Just as we can baptize pagan people in order to make them Christians and build churches over pagan lands, we can also change or replace pagan customs and give them new meanings in Christ. After all, that’s exactly what Paul did: he used pagan writings and ideas to communicate Christian message (Acts 17:22-23,28).
3. Christmas is Biblical and Scientific.
Where? In Luke 2, the account of the birth of Jesus. That itself is the first Christmas. As Christians who love Jesus, we would be joyful to celebrate His birth once a year. The Bible says the birth of someone, especially men from God, is a cause of joy for us (Lk 1:14, 2:10-14).

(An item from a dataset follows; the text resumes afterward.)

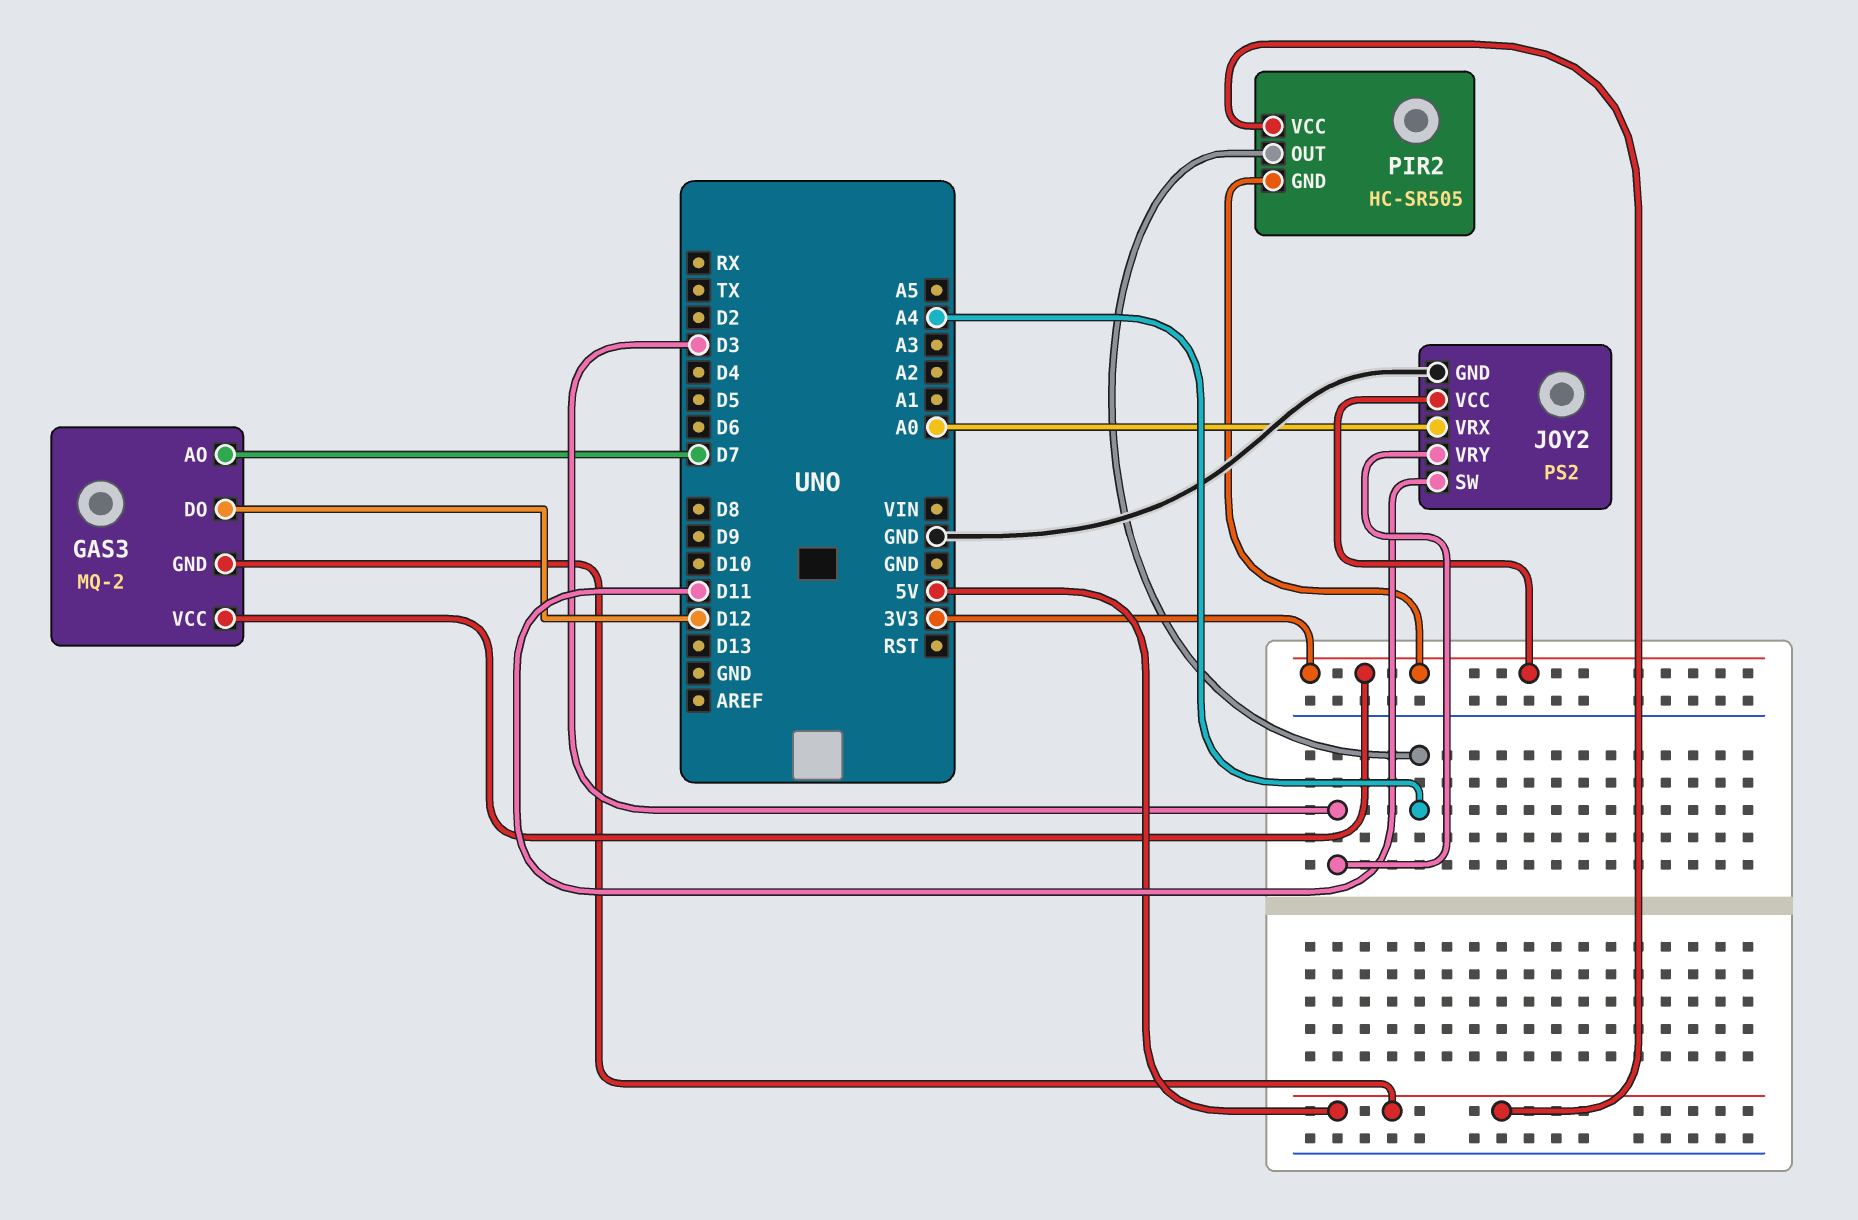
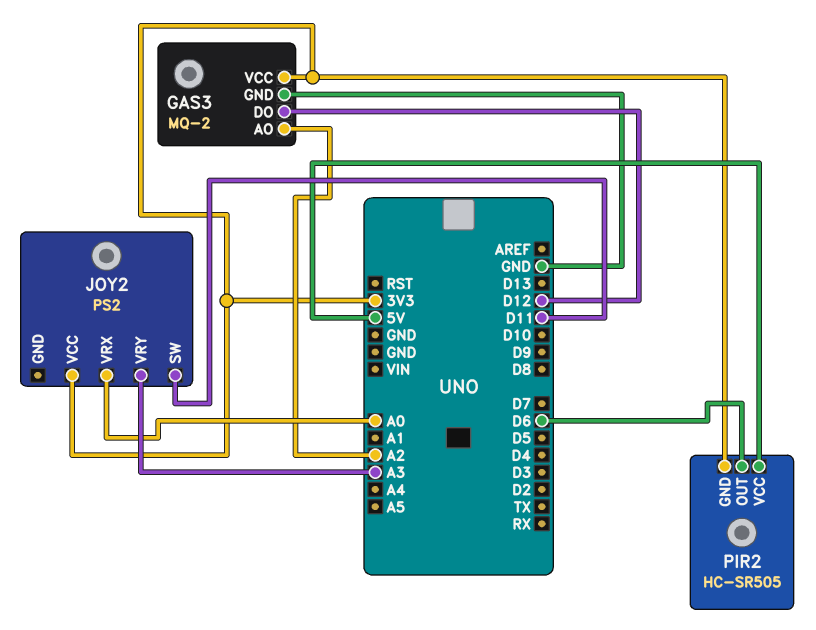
GAS3 pin AO: D7 -> A2
GAS3 pin GND: 5V -> GND
JOY2 pin GND: GND -> none
JOY2 pin VRY: D3 -> A3
PIR2 pin OUT: A4 -> D6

We also have hints in the Bible that point to the birth of Jesus being on December 25. Jesus was born 6 months after John the Baptist (Lk 1:36). John the Baptist was conceived after Zechariah's service at the Temple (Lk 1:23-24). According to some scholars, this service happened at the Day of Atonement, some time around September. If this is true, we can add 9 months and we get June as the birth of John. Add 6 months and we get December as the birth of Jesus.

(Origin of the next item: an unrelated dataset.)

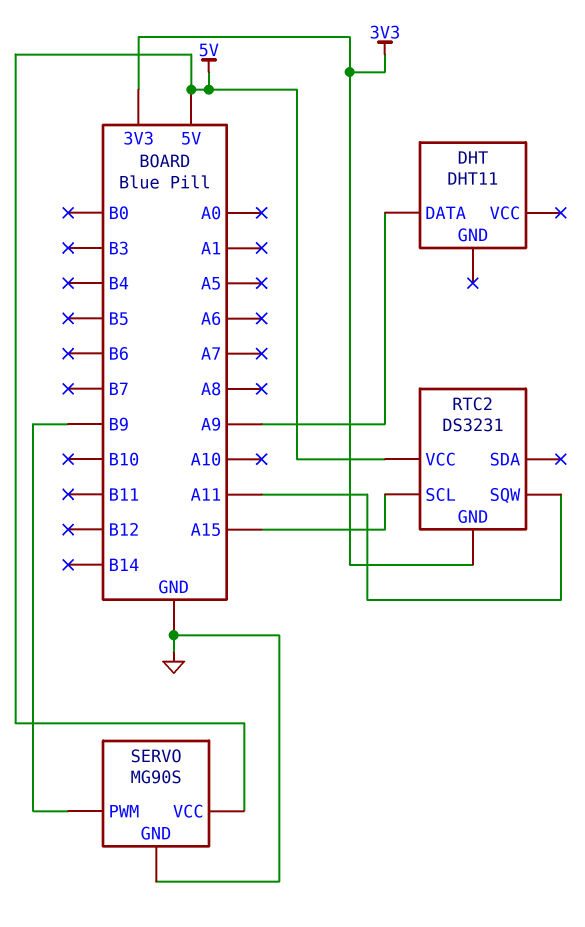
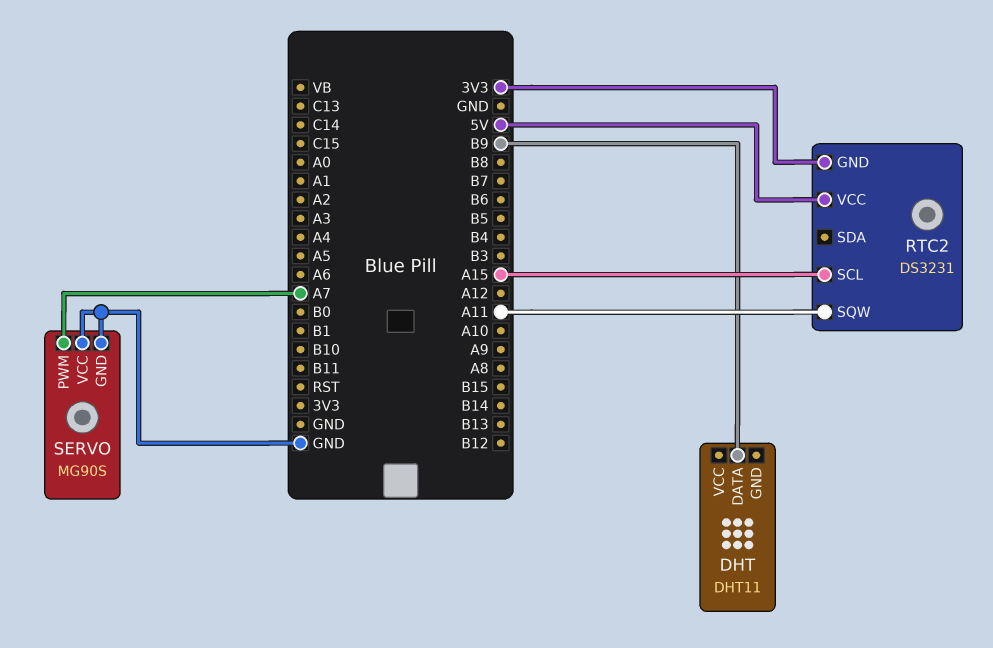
DHT pin DATA: A9 -> B9
SERVO pin PWM: B9 -> A7
SERVO pin VCC: 5V -> GND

The idea that the birth of the Messiah will come during winter solstice (the beginning of lengthening of day and shortening of night) came from a prophecy from Malachi 4:2, “For you who fear my name the sun of righteousness shall rise.”
Modern researches also show that December of 1 A.D. is the most likely month and year of the birth of Jesus. This conclusion was made by backtracking the movement of stars and planets and the occurrences of lunar eclipse, based from what we know from Scripture (such as the star seen by the Magi) and historical documents (such as that of Josephus who noted that there was a lunar eclipse when King Herod the Great died).
4. Christmas is not pagan. Christmas is Christian.
No single Christian—not a single one—who celebrates Christmas today thinks that doing so honors a pagan god. It's all about Jesus, not any pagan deity.
If we read history, we will see that the early Christians were already celebrating Christmas on December 25 long before the Roman Empire instituted a pagan festival on the same date.
The two pagan festivals referenced by anti-Catholics are Saturnalia and Sol Invictus. But Saturnalia was celebrated by pagans on Dec 17-23, not Dec 25. Sol Invictus was indeed on Dec 25 but it was instituted only in the year 274 A.D. by Emperor Aurelian. We have evidence as early as 70-250 A.D. that the early Christians were already celebrating the birth of Jesus on December 25. For example:
“We ought to celebrate the birth-day of our Lord on what day soever the 25th of December shall happen.”
- St. Theophilus of Antioch (c. 171-183 AD)
“The first advent of our Lord in the flesh occurred when He was born in Bethlehem, eight days before the Kalends of January.”
- Hippolytus of Rome (c. 204 AD)
In other words, Christmas pre-dates pagan feasts, and it was paganism that copied Christmas, not the other way around.